## PASSAGE
Nikolai Nikolaevich Baratov () (February 1, 1865  – March 22, 1932) was an Imperial Russian Army general during World War I and the Russian Civil War.

Early career 
Baratov was born in Vladikavkaz, in the Terek Oblast of the Russian Empire. Although of ethnic Georgian descent (his real name was Baratashvili), he was also an ataman of the Terek Cossacks. He entered the military in 1882, and graduated from the Konstantinovskoe Artillery School and the  Saint Petersburg Military Engineering-Technical University (Nikolaevsky) in 1885. He was assigned to the 1st Sunzha-Vladikavkaz Regiment of the Terek Cossack Army and was promoted to sotnik in December of the same year.

In 1891 he graduated from the Nikolaev General Staff Academy with the rank of captain, and was assigned to serve in the Caucasus Military District. He commanded a squadron of dragoons from 1893–1894, and was assigned to the Stavropol Cossack Cadet School as an instructor from 1895-1897. He was promoted to colonel in the cavalry in July 1900. On March 29, 1901 he was made commander of the 1st Sunzha-Vladikavkaz Regiment, and was awarded  the Gold Sword of the Order of St. Anne for his actions in battle during the Russo-Japanese War. He became chief of staff of the Consolidated Cavalry Corps from August 1905 to March 1906, when he was promoted to major general. From July 1907, he served as Chief of Staff of the 2nd Caucasus Army Corps, and was promoted to lieutenant general on November 26, 1912.

First World War
After the outbreak of World War I, he headed the 1st Caucasus Cossack Corps on the Caucasus Front and was prominent at the Battle of Sarikamish. During the Persian Campaign Baratov was successful in defeating Kerim Pasha's rear troops on August 5, 1915 after the Battle of Kara Killisse. His task was to counter the pro-German forces in Persia (headed by Georg von Kanitz), and to link Russian forces with the British expeditionary forces in Persia. In October 1915, he landed at Bandar-e Anzali and by December 3, 1915, took the ancient Persian capital of Hamadan.  With the occupation of Qom and Kermanshah, the Russian forces under Baratov effectively isolated Persia from Ottoman Turkey, thus securing Persia for the Entente Powers. Baratov was decorated with the Order of St. George of the Fourth degree in October, 1916. After returning to Russia on March 24, 1917, he commanded the Caucasus Military District. On May 25, 1917 was appointed commander of the 5th Caucasus Army Corps. However, after the British defeat at the Siege of Kut, the Turks launched a massive offensive, forcing Baratov to return to Persia. He was made a general of cavalry on September 8, 1917.

## GIVEN ENTRIES

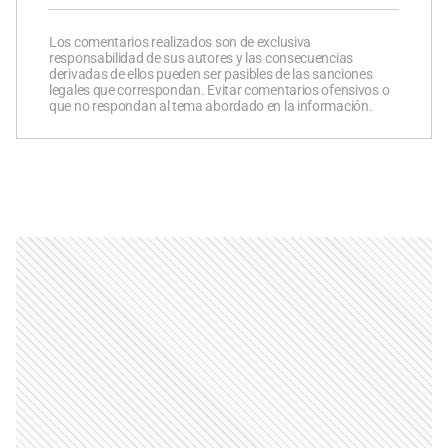
Los comentarios realizados son de exclusiva
responsabilidad de sus autores y las consecuencias
derivadas de ellos pueden ser pasibles de las sanciones
legales que correspondan. Evitar comentarios ofensivos o
que no respondan al tema abordado en la información.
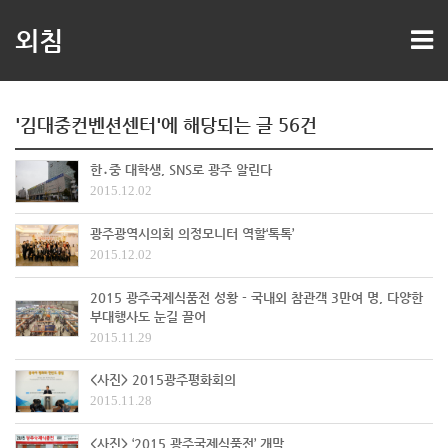
외침
'김대중컨벤션센터'에 해당되는 글 56건
한․중 대학생, SNS로 광주 알린다
2015.12.02
광주광역시의회 의정모니터 역할‘톡톡’
2015.12.02
2015 광주국제식품전 성황 - 국내외 참관객 3만여 명, 다양한
부대행사도 눈길 끌어
2015.11.29
<사진> 2015광주평화회의
2015.11.28
<사진> ‘2015 광주국제식품전’ 개막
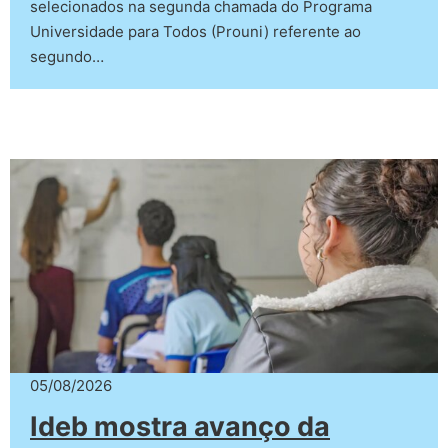
selecionados na segunda chamada do Programa
Universidade para Todos (Prouni) referente ao
segundo…
05/08/2026
Ideb mostra avanço da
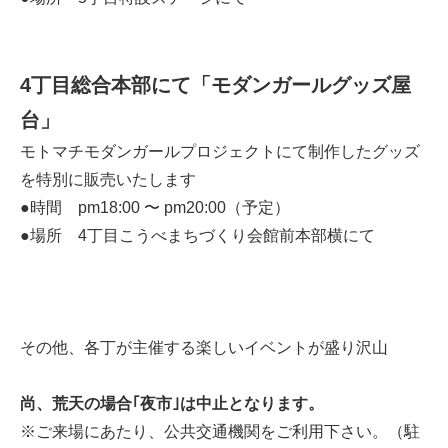
4丁目総合本部にて「モダンガールグッズ屋
台」
モトマチモダンガールプロジェクトにて制作したグッズ
を特別に販売いたします
●時間 pm18:00 〜 pm20:00（予定）
●場所 4
丁目こうべまちづくり会館前本部横にて
その他、各丁が主催する楽しいイベントが盛り沢山
尚、荒天の場合｢夜市｣は中止となります。
※ご来場にあたり、公共交通機関をご利用下さい。（駐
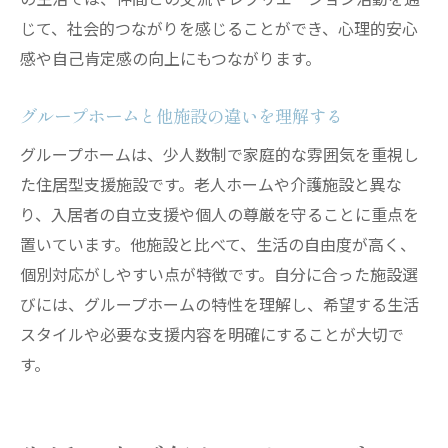
意
じて、社会的つながりを感じることができ、心理的安心
グループホームの3ヶ月ルールとは何かを解
感や自己肯定感の向上にもつながります。
説
長期入院時のグループホーム退去リスクを
グループホームと他施設の違いを理解する
知る
グループホームは、少人数制で家庭的な雰囲気を重視し
グループホーム追い出される事例と防ぐ工
た住居型支援施設です。老人ホームや介護施設と異な
夫
り、入居者の自立支援や個人の尊厳を守ることに重点を
トラブル回避のためのグループホーム契約
置いています。他施設と比べて、生活の自由度が高く、
の注意点
個別対応がしやすい点が特徴です。自分に合った施設選
認知症グループホームでの退去リスク対応
びには、グループホームの特性を理解し、希望する生活
策
スタイルや必要な支援内容を明確にすることが大切で
す。
グループホーム利用継続のための重要ポイ
ント
認知症や精神面に配慮したグループホームの工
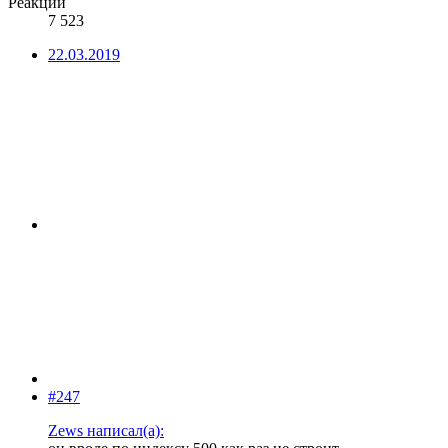
Реакции
7 523
22.03.2019
#247
Zews написал(а):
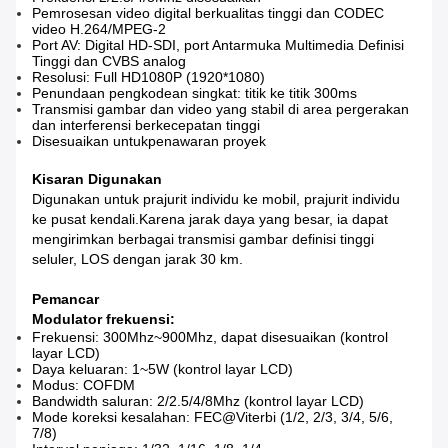
Pemrosesan video digital berkualitas tinggi dan CODEC
video H.264/MPEG-2
Port AV: Digital HD-SDI, port Antarmuka Multimedia Definisi
Tinggi dan CVBS analog
Resolusi: Full HD1080P (1920*1080)
Penundaan pengkodean singkat: titik ke titik 300ms
Transmisi gambar dan video yang stabil di area pergerakan
dan interferensi berkecepatan tinggi
Disesuaikan untuk
penawaran proyek
Kisaran Digunakan
Digunakan untuk prajurit individu ke mobil, prajurit individu
ke pusat kendali.Karena jarak daya yang besar, ia dapat
mengirimkan berbagai transmisi gambar definisi tinggi
seluler, LOS dengan jarak 30 km.
Pemancar
Modulator frekuensi
:
Frekuensi: 300Mhz~900Mhz, dapat disesuaikan (kontrol
layar LCD)
Daya keluaran: 1~5W (kontrol layar LCD)
Modus: COFDM
Bandwidth saluran: 2/2.5/4/8Mhz (kontrol layar LCD)
Mode koreksi kesalahan: FEC@Viterbi (1/2, 2/3, 3/4, 5/6,
7/8)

## YOUR TASKS
A. In the Baratov biography, write out everything from "In 1891 he graduated" down to "November 26, 1912." again, substituting "hussars" for "dragoons".
B. According to the Baratov biography, which ancient Persian capital did he take by December 3, 1915?
C. Continue the Baratov biography from its final sentence.

## EXERCISE ANSWERS
A.
In 1891 he graduated from the Nikolaev General Staff Academy with the rank of captain, and was assigned to serve in the Caucasus Military District. He commanded a squadron of hussars from 1893–1894, and was assigned to the Stavropol Cossack Cadet School as an instructor from 1895-1897. He was promoted to colonel in the cavalry in July 1900. On March 29, 1901 he was made commander of the 1st Sunzha-Vladikavkaz Regiment, and was awarded  the Gold Sword of the Order of St. Anne for his actions in battle during the Russo-Japanese War. He became chief of staff of the Consolidated Cavalry Corps from August 1905 to March 1906, when he was promoted to major general. From July 1907, he served as Chief of Staff of the 2nd Caucasus Army Corps, and was promoted to lieutenant general on November 26, 1912.

B. Hamadan.

C.
Russian Civil War
After the October Revolution of 1917, Baratov disbanded his corps and lived in exile in British India for five months. During the Russian Civil War, he joined the White movement. In June 1919, General Denikin, leader of the anti-Soviet Volunteer Army and the Armed Forces of South Russia, sent Baratov to settle uneasy relations with Democratic Republic of Georgia, with the promise of security to Georgia's northern borders in reward for free passage of White Movement forces through Georgia. On September 13, 1919 Baratov was heavily wounded in a terrorist incident in Tiflis, resulting in the amputation of his leg. From March to April 1920 Baratov served as the Minister of Foreign Affairs of the South Russian government. After the final defeat of the White Movement in November 1920, he lived in exile in France, where he headed various Russian emigre organizations, notably the Union of Disabled Persons and the Overseas Union of Russian people with disabilities. He was buried at the Sainte-Geneviève-des-Bois Russian Cemetery.

Awards
Order of St. Stanislav Grade 3,  (1893)
Order of St. Anna Grade 3 (1895)
 Order of St. Stanislav Grade 2(1899)
 Order of St. Anne Grade 2 degree (1904)
 The golden gun "for courage" (1905)
 Swords of the Order of St. Anne Grade 2 (1906)
Order of St. Vladimir Grade 4, with swords and bow (1906)
 Order of St. Vladimir Grade 3 (6 December 1909)
 Order of St. Stanislav Grade 1 (6 December 1912)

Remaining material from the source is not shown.